On Fri, Jan 08, 2016 at 02:52:45PM -0700, John Nielsen wrote:
> Hi all-
>
> I'm trying to troubleshoot a problem on a machine running recent
10-STABLE. The machine has two physical interfaces and hosts a number of
services, including a bhyve VM (FreeBSD 10.2-RELEASE) acting as a network
appliance. The VM has three interfaces: external, internal-trusted and
internal-guest. Each VM interface is plumbed to a TAP device on the host which
in turn is a member of a bridge. Here is the current (working) setup:
>
> External <--------> Host <-> Host <-> Host <-> VM
> port re0 bridge2 tap21 vtnet1
>
> Switch <-> Host <-> Host <-> Host <-> Host
<-> VM
> port em0 em0.2 bridge0 tap20 vtnet0
> ^
> \-----> Host <-> Host <-> Host <-> VM
> em0.103 bridge1 tap22 vtnet2
>
> Since there is not much external traffic, most of the bandwidth potential
of re0 is wasted while em0 is sometimes busy. So I'd like to move to a LAGG
setup, as below:
>
> External Trusted Untrusted
> VLAN 99 VLAN 2 VLAN 103
> | | |
> \ | /
> /---------------\ /------> Host <--> Host <-> Host
<-> VM
> | switch | | lagg0.99 bridge2 tap21 vtnet1
> \---------------/ |
> | | | /---> Host <--> Host <-> Host
<-> VM
> | v | | lagg0.2 bridge0 tap20 vtnet0
> | Host v v
> \ re0 <-----> Host <-> Host <--> Host <->
Host <-> VM
> \ lagg0 lagg0.103 bridge1 tap22 vtnet2
> \-> Host ^
> em0 <------/
>
> So in other words, plugging the external port into the switch, creating a
new "external" VLAN, adding both em0 and re0 into a new LAGG and
creating VLAN child interfaces off of that.
>
> I tried the new setup today and it worked except that the VM no longer
received ARP replies from the external network. Using tcpdump on the host's
lagg0.99, I saw the ARP request from the VM go out and an ARP reply come back,
but that's as far as it went. I did not see the arp reply on the host's
bridge2 or tap21 interfaces, and the VM never received it.
>
> I didn't make any changes on the VM, and all I changed on the host was
the networking via /etc/rc.conf. The host does run ipfw but I verified that none
of the rules reference any stale interface names. I have also previously
disabled all firewalling of bridged packets:
> net.link.bridge.pfil_onlyip=0
> net.link.bridge.pfil_member=0
> net.link.bridge.pfil_bridge=0
>
> I also verified that "ifconfig bridge2 addr" contained the MAC
addresses of both the VM and the external device on the correct ports.
>
> So in the LAGG setup, why aren't the ARP replies going across bridge2
to the VM? Any ideas on how to narrow down the cause appreciated.

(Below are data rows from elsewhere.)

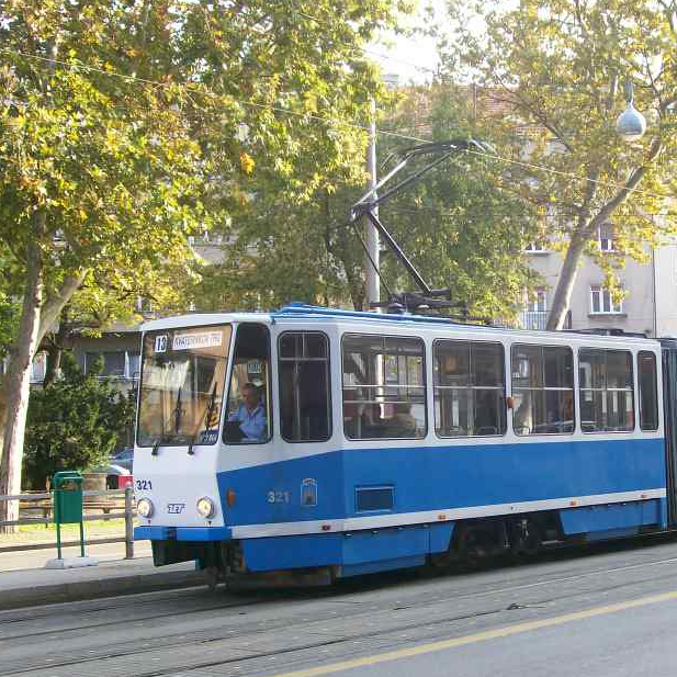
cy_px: 356
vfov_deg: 26.1
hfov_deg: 26.0
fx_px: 1460
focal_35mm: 66
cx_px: 450
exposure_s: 1/172
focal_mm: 7.6
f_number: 3
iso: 80
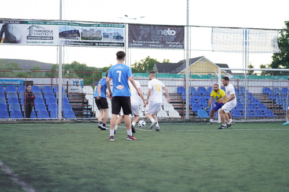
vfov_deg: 16.1
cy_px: 96
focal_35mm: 85
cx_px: 144
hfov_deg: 23.9
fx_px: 682
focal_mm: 85
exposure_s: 1/1600
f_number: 2
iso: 2000
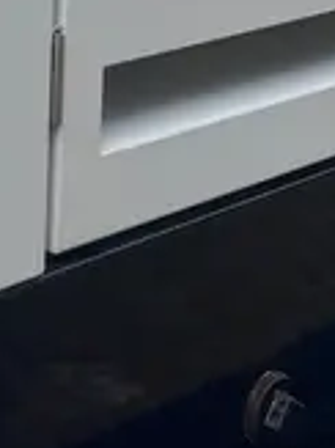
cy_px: -197
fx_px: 1512
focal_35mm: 117
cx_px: -135
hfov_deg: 12.2
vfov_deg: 15.7
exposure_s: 1/2222
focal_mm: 5.1
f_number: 1.6
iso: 50
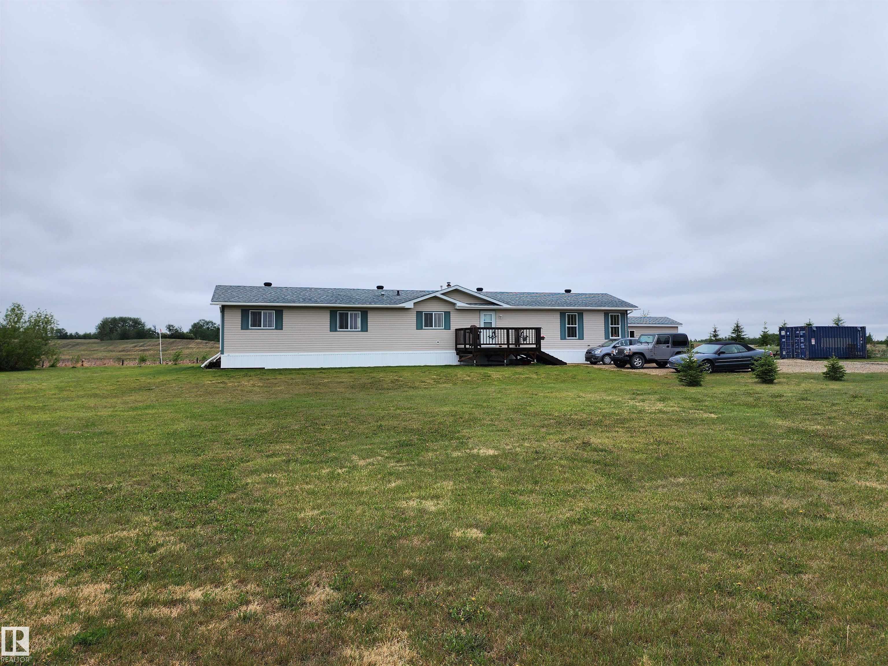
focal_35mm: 23
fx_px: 590
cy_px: 333
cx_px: 444
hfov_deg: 73.9
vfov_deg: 58.9
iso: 12
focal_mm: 6.4
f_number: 1.8
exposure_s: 1/560
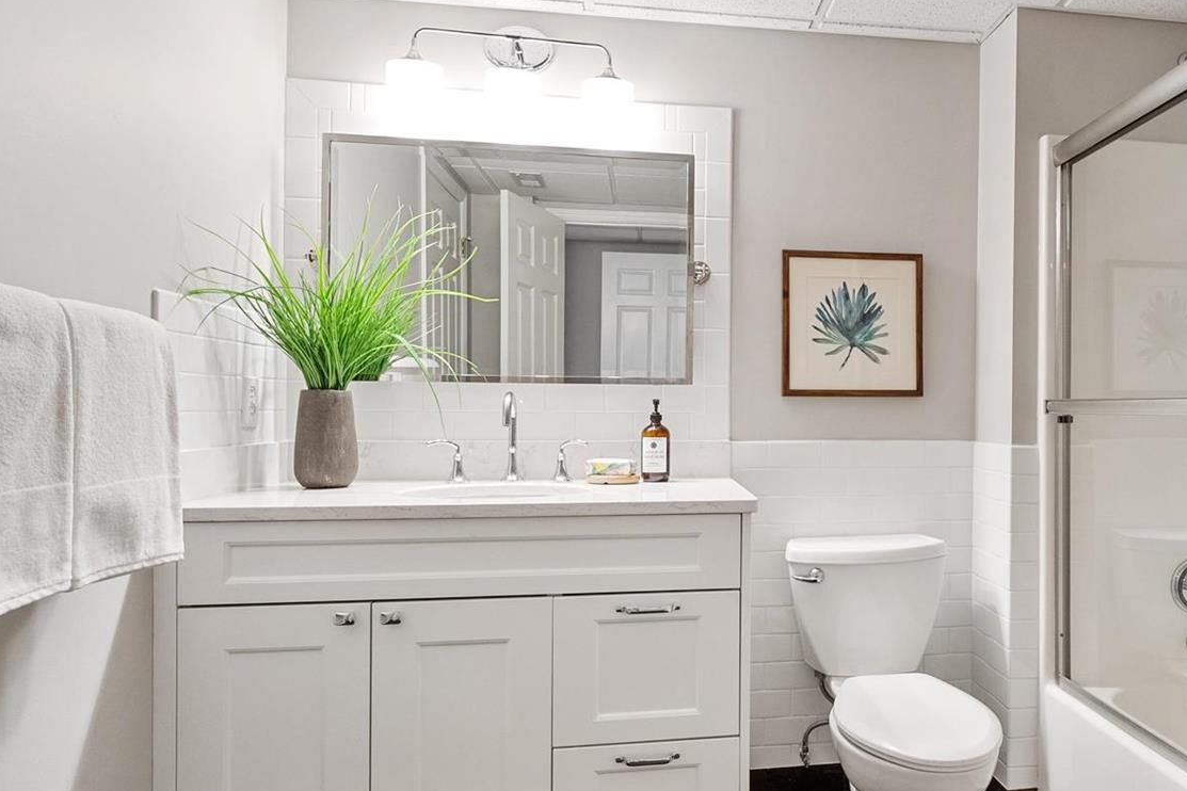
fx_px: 758
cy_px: 427
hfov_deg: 74.0
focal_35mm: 23
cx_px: 781
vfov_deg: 55.0
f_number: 6.3
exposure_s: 1/3
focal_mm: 8
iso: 400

Did you try to use ng_bridge?
I will be abuse by ARP on if_bridge and switch to ng_bridge:
network_interfaces="lo0 vr0 ath0 ngeth0"
cat /etc/start_if.ngeth0
#!/bin/sh
kldload -v ng_eiface ng_ether ng_bridge
ngctl mkpeer . eiface hook ether
ifconfig ngeth0 ether 00:40:63:c1:87:02
ngctl mkpeer ngeth0: bridge ether link0
ngctl name ngeth0:ether br0
ngctl connect wlan0: br0: lower link1
ngctl msg wlan0: setpromisc 1
ngctl msg wlan0: setautosrc 0
ngctl connect vr0: br0: lower link2
ngctl msg vr0: setpromisc 1
ngctl msg vr0: setautosrc 0